Tuesday, 15 November 2011

How could a "form of life" be visualised? (and why ought we to do it?)

I think of all the questions I've come back from the Heinz von Foerster Congress in Vienna with, this is the one which fascinates me most. After wonderful presentations by Louis Kauffmann on time and observation, Alfred Inselberg on Parallel Coordinates (see picture above), Pille Bunnell on distinctions and domains and Bernard Scott on Pask's contribution to psychology (in which he also talked about von Foerster's analysis in response to Luhmann's question "how recursive is communication?"), I'm trying to connect issues concerning time, anticipation and visualisation in a way which might be practical and applicable to learning technology and other areas.

First of all, we would have to ask "why visualise?". I don't think "because we can" is a good enough answer. A better answer is to connect visualisation with the issues of decision and control. Astrid was reading on Wikipedia about the reasons why the first world war was so destructive the other day, and read that
"More than 9 million combatants were killed, largely because of great technological advances in firepower without corresponding advances in mobility".
Now we have even greater technological power in the form of trading systems and global finance which is "firing" on mechanisms of national governance and coordination which are too slow-moving to react: consequence = crisis and destruction. The solution must be better mechanisms of governance and control, and that means better and quicker ways of reaching informed judgements. Currently, our methods for presenting data attenuate its complexity, and consequently this increases the complexity of decision-making because  the attenuated data is open to so many interpretations; politics and ego then win out in terms of the favoured interpretation and favoured decision.
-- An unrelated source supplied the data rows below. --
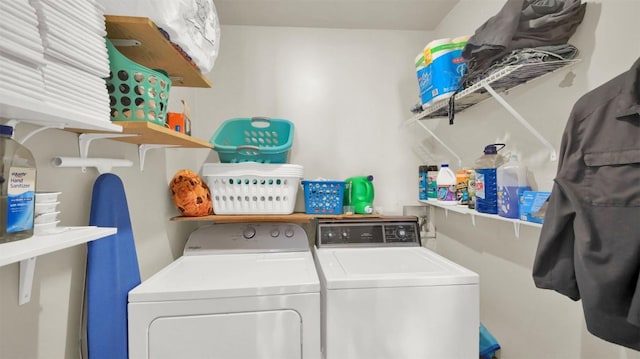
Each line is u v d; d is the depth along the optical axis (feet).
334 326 3.73
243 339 3.61
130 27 2.92
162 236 4.94
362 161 7.13
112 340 3.17
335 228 5.73
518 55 3.40
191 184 5.25
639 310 2.26
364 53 7.17
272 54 6.96
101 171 3.31
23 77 1.74
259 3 6.11
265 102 6.91
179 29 3.22
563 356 3.76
The visualisation of complex data tries to address this social coordination problem by presenting something very complex without attenuating its subtleties whilst providing people with tools for exploring its complexity and reaching consensus more quickly than at present. Hans Rosling's 'Gap Minder' is perhaps the best example of this sort of process.

But to what level of complexity should we go? I think our aim should be to visualise a "form of life" because only by appreciating the rich diversity of "forms of life" and their relationship to individual action and the 'family resemblances' (another Wittgenstein phrase) between different aspects of life can we get a sufficiently rich picture of the world that meaningful decisions might be made.

But a 'form of life' is a nebulous thing. There are many aspects of the form of my life which are in my head, and which nobody else could possibly inspect. On the other hand, those things which are in my inner life do have an effect on the communications that I make and the actions I take, and these things are observable. In an online world, the amount of 'behavioural' and 'communicational' data is vast. Leydesdorff has brought techniques from cybernetics to try and make sense out of this, and I wonder that there may well be a way forwards here. Also I suspect that modelling a form of life is closely related to identifying the degree of 'conviviality' in a society.

Current approaches to visualisation don't I think address the deeper issues of coordination and control. They tend to wonder in self-amazement at the degree of interconnections between things (twitter feeds, facebook posts, etc) without really thinking:
a. what does it mean?
b. how might it be useful?
Those are the central questions, and now the thinking needs to be done to really exploit the visualisation tools we have at out disposa to give ourselves better mechanisms of human control so that the balance between technologies of the market and globalisation and the technologies of governance and control once more have requisite variety.